Out of the three billion or so base pairs that make up human DNA, there is a single gene with a big job. 

This gene codes for hemoglobin, the protein in red blood cells responsible for carrying oxygen to every cell in the body. Just one change, just one mutation at a single point in the gene results in a defective version of hemoglobin. 

Healthy red blood cells have a characteristic biconcave shape, perfect for squeezing into the tiniest of blood vessels to deliver the oxygen payload carried by hemoglobin. 

Defective hemoglobin changes the shape of a red blood cell. Instead of smooth and biconcave, the cells are hard and sticky and are C-shaped, like a crescent or sickle. 

We have two copies of every gene – one from mom, one from dad. If one copy of the hemoglobin gene is operational, enough functioning red blood cells are made to keep a person healthy. A carrier of a defective hemoglobin gene may never know it or may only have occasional problems. 

British physician Anthony Allison grew up in the Rift Valley of Kenya. Allison returned to Africa in the 1950s with the intent of studying the A-B-O blood groups in East African people, but he changed course when he observed a curious phenomenon. 

Almost forty percent of the population in equatorial Africa were carriers of the defective hemoglobin gene, and most carriers were clustered in warm coastal areas.

Allison knew that the warm, wet areas of Kenya were breeding grounds for the mosquito that carries the deadly malaria parasite.

Was there a connection between carriers of the defective hemoglobin gene and malaria? Allyson wanted to know. 

Thousands of blood samples and a massive study later, Allison had his answer: carriers of the defective form of hemoglobin are resistant to malaria.

Carriers produce just enough defective hemoglobin to make their blood cells inhospitable to the malaria parasite. The parasites have a hard time entering sickled cells. 

To advocates of the intelligent design version of creationism, human DNA bears the mark of design. “Intelligent design” says that random mutations only break things. Important mutations, mutations that confer benefit, cannot arise randomly and therefore must have been directed, micromanaged by an intelligent designer.

Mosquitos kill, but a mutation in one gene confers malaria resistance. A good thing, right? A dandy design! With a tweak at just the right spot in the DNA, the designer heroically saves lives. 

Not so fast. 

It is not a surprise that a gene that provides malaria resistance would take off in a population. But with a high frequency of a single gene, it won’t be long before two carriers have children. If both parents are carriers, chances are ONE IN FOUR that a child will inherit not one, but TWO copies of the defective hemoglobin gene. 

Children who inherit two copies of the gene are resistant to malaria, yes, but at a terrific cost: sickle cell disease.

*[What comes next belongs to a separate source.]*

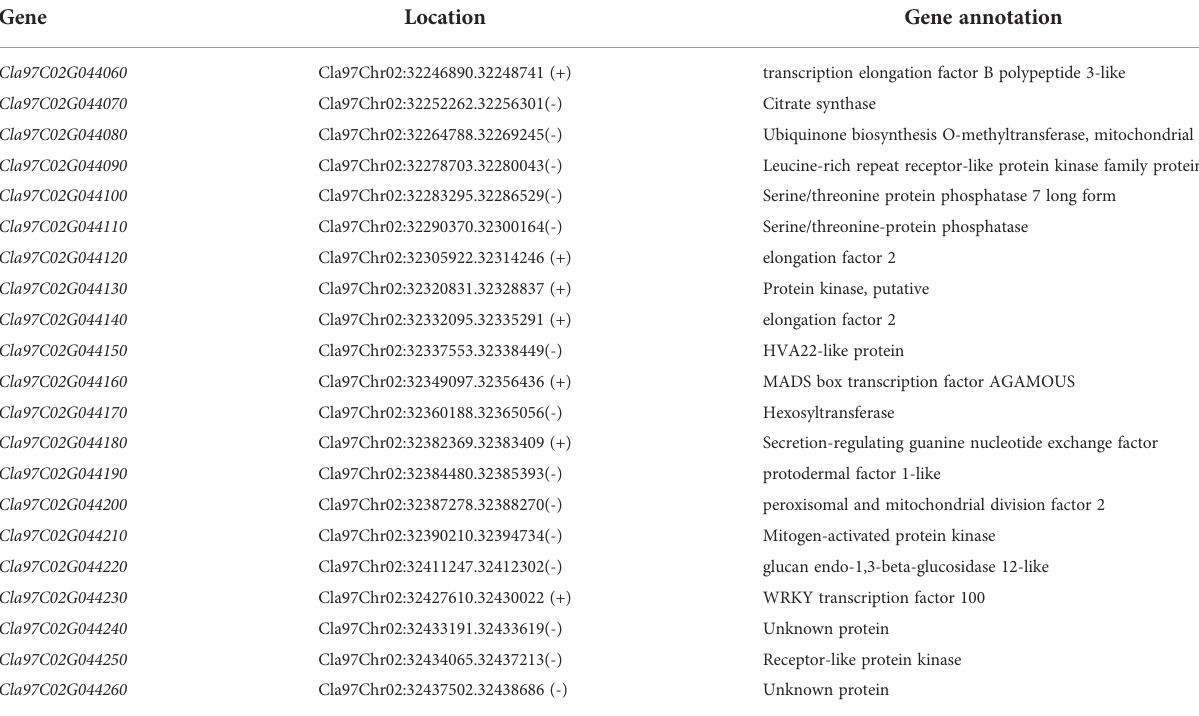
TABLE 2 Candidate gene information of rind thickness and single fruit weight on chromosome 2. Gene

In sickle cell disease, red blood cells stick and clump together and block blood vessels. The result is excruciating pain and often stroke. Sickled cells are short-lived, so sufferers are anemic, exhausted, and prone to serious infections and kidney failure. 

Before modern medicine, children with sickle cell disease usually died in early childhood. Many still do.

The malaria resistance afforded to those with one copy of the gene fuels its spread. 

Crediting the malaria-resistance mutation to a loving choice by an intelligent designer demands consideration of the other side of the coin: the 300,000 children born each year with sickle-cell disease.